Exercise materials.
━━━
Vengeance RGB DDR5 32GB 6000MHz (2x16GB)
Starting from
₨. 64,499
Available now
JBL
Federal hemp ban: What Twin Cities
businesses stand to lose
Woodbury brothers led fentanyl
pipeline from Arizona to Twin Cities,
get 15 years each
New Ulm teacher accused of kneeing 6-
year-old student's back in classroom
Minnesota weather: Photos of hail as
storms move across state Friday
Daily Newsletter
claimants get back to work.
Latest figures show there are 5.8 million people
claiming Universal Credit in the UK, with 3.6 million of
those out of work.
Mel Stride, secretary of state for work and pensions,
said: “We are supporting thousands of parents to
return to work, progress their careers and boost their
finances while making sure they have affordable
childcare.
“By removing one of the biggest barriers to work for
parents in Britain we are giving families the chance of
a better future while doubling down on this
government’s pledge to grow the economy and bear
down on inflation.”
━━━
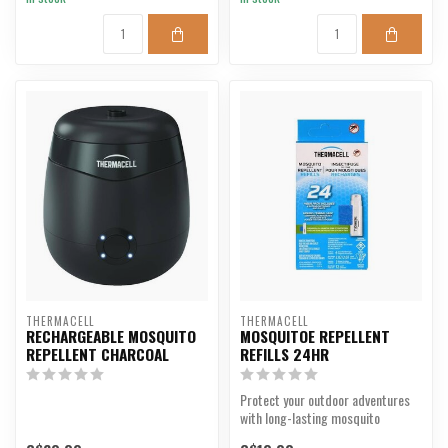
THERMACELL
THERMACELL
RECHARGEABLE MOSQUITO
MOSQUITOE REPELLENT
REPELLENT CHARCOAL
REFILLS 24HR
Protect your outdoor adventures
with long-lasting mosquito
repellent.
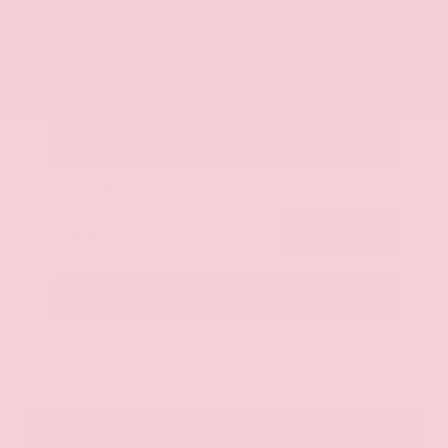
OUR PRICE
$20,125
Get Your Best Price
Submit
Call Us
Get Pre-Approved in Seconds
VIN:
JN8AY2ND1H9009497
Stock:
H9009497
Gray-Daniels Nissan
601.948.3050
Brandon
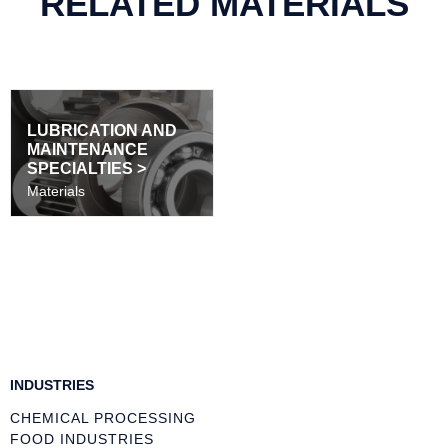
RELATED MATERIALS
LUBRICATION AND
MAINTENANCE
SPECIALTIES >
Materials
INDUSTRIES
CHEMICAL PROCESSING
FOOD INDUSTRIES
━━━
What the exercise asks.
What you return must be the lines above that run from the line with "Vengeance RGB DDR5 32GB 6000MHz (2x16GB)" to the line with "of parents to", inclusive, each copied exactly.

Result for this task.
Vengeance RGB DDR5 32GB 6000MHz (2x16GB)
Starting from
₨. 64,499
Available now
JBL
Federal hemp ban: What Twin Cities
businesses stand to lose
Woodbury brothers led fentanyl
pipeline from Arizona to Twin Cities,
get 15 years each
New Ulm teacher accused of kneeing 6-
year-old student's back in classroom
Minnesota weather: Photos of hail as
storms move across state Friday
Daily Newsletter
claimants get back to work.
Latest figures show there are 5.8 million people
claiming Universal Credit in the UK, with 3.6 million of
those out of work.
Mel Stride, secretary of state for work and pensions,
said: “We are supporting thousands of parents to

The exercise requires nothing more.